Mais si nous ne pouvons pas tous “abaisser les puissants”, nous pouvons au moins tous ” élever les humbles “, là où nous sommes. Cela commence par prendre soin des personnes qui nous entourent. Là, dans notre assemblée, être attentif à ces frères et soeurs avec qui le Seigneur nous donne de rompre le pain. Mais aussi dans nos familles, nos lieux de travail et d’engagement. Partout, une parole, un geste, une attention peut relever, conforter, tenir dans l’espérance de ce qui advient à nos vies. Dans ces semaines qui viennent, il sera important que nous puissions parler, partager, laisser remonter nos émotions pour avancer. Restons à l’écoute de tout cela, avec bienveillance.

Et “nul ne sait le moment ou l’heure” où cela arrivera. Nul ne connait ces moments où nous serons sollicités dans notre humanité profonde. Jusqu’à oser le don de soi. Pourtant, dit Jésus,  ” cette génération ne passera pas avant que tout cela n’arrive “. Il évoque ainsi ce qui l’attend, quand, dans la violence de sa Passion, il révèlera la plénitude de son humanité et de l’amour de Dieu. Avec le silence et le pardon qu’il nous laisse, tendresse du figuier qui annonce la vie nouvelle. Et cette expérience, chaque génération doit le comprendre. Nous aussi.

Les textes de ce jour et des dimanches à venir nous rappellent avec force ce que toutes les Ecritures martèlent depuis la nuit des temps : “Justice sera faite”. L’oeuvre de Création de Dieu ne reste pas enfermée dans la violence et la tentation auto-destructrice que manifeste si dramatiquement les évènements récents en France, à Beyrouth et dans tant de lieux.

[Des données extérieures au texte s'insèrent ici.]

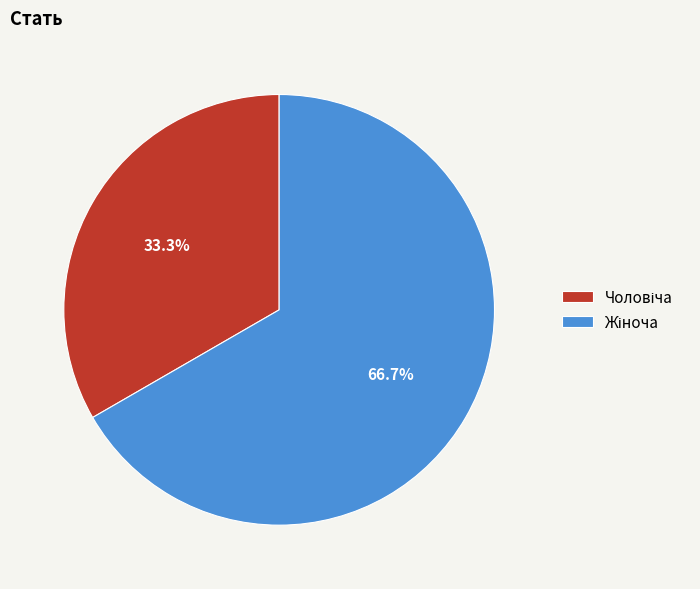

Does any single category account for the majority?

Yes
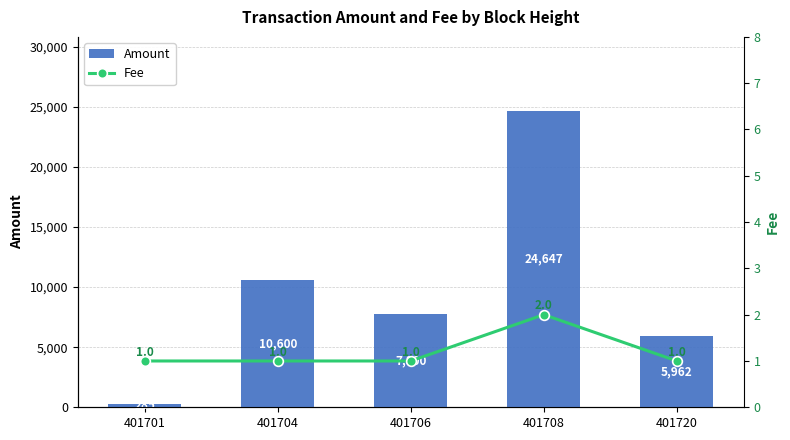

Which has a higher value, 401708 or 401701?

401708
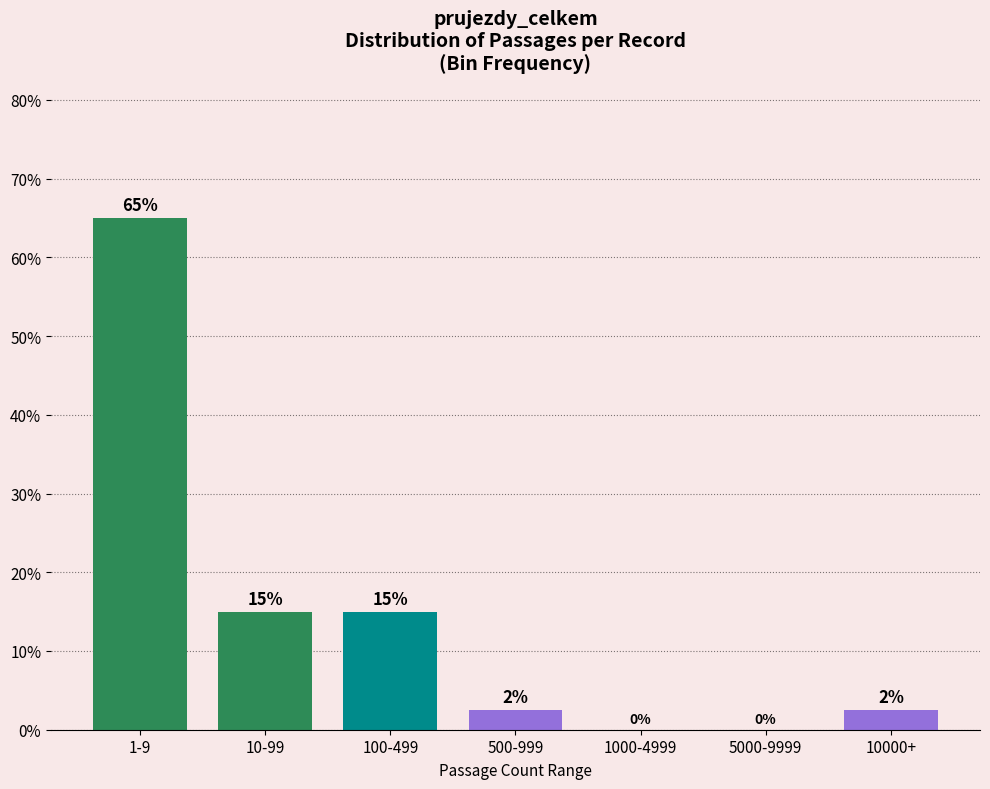

The chart shows a value of 0.0 at 5000-9999. True or false?

True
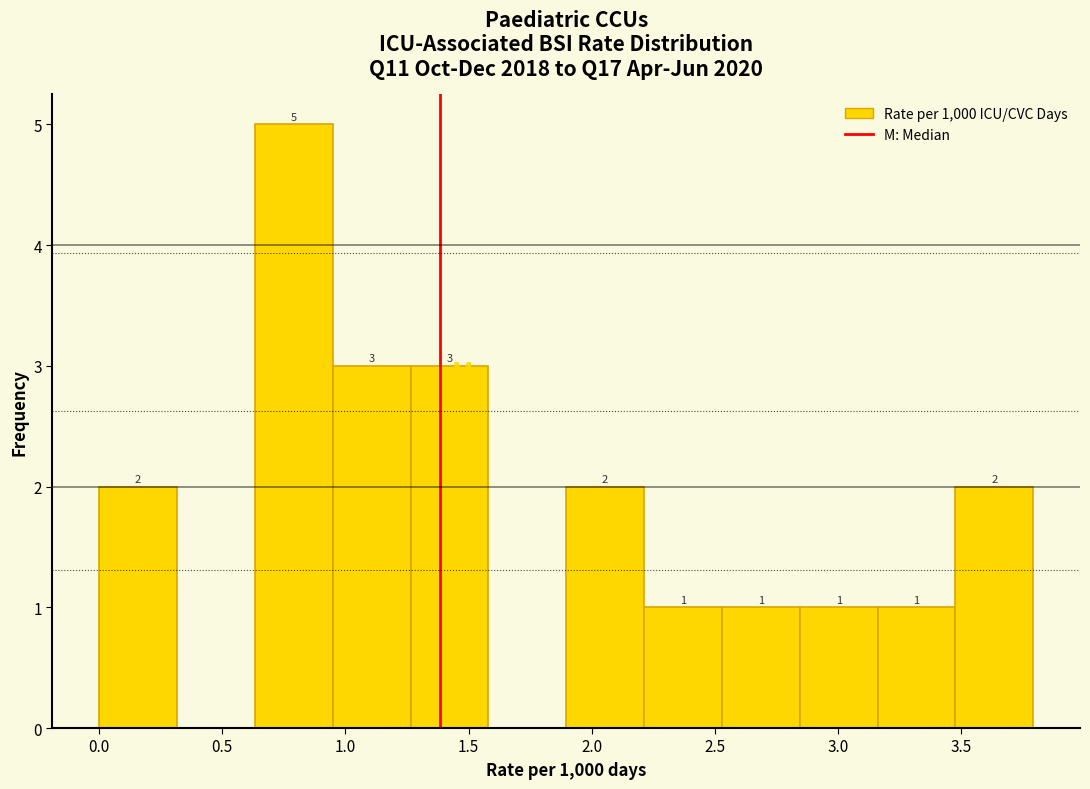

Which range on the x-axis has the tallest bar?

0.65 to 0.95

La justice dont il est question ici n’est pas cette pulsion de vengeance ou de colère morbide qui peut naître en nous. Il sera important, dans les temps qui viennent, de faire taire cette “bête” qui sommeille en nous et qui espère toujours se réveiller pour nous dévorer intérieurement (1 Pi 5). Tomber dans la violence que nous voulons dénoncer : piège terrible et meurtrier. Sommet de l’injustice perpétuée.

La justice dont il est question dans la bouche de Jésus est celle qui, au temps voulu – c’est à dire aujourd’hui, dans le “maintenant” de notre vie -, sait séparer le bon grain de l’ivraie. Une oeuvre “impossible” à nos yeux, tant nous sommes marqués par notre sentiment de fragilité et de pauvreté. Mais l’Esprit de Dieu, lui, peut l’opérer en chacun de nous. Lui qui plane sur les eaux du chaos, peut faire surgir la terre ferme où nous rencontrons ce Dieu qui vient, qui nous appelle, qui nous rend à notre humanité. La lumière du firmament et la beauté des étoiles (Dn 12) nous sont ainsi rendues, pour continuer la route. Et assumer, dans la tendre fragilité de nos vies, la vie qui vient en plénitude.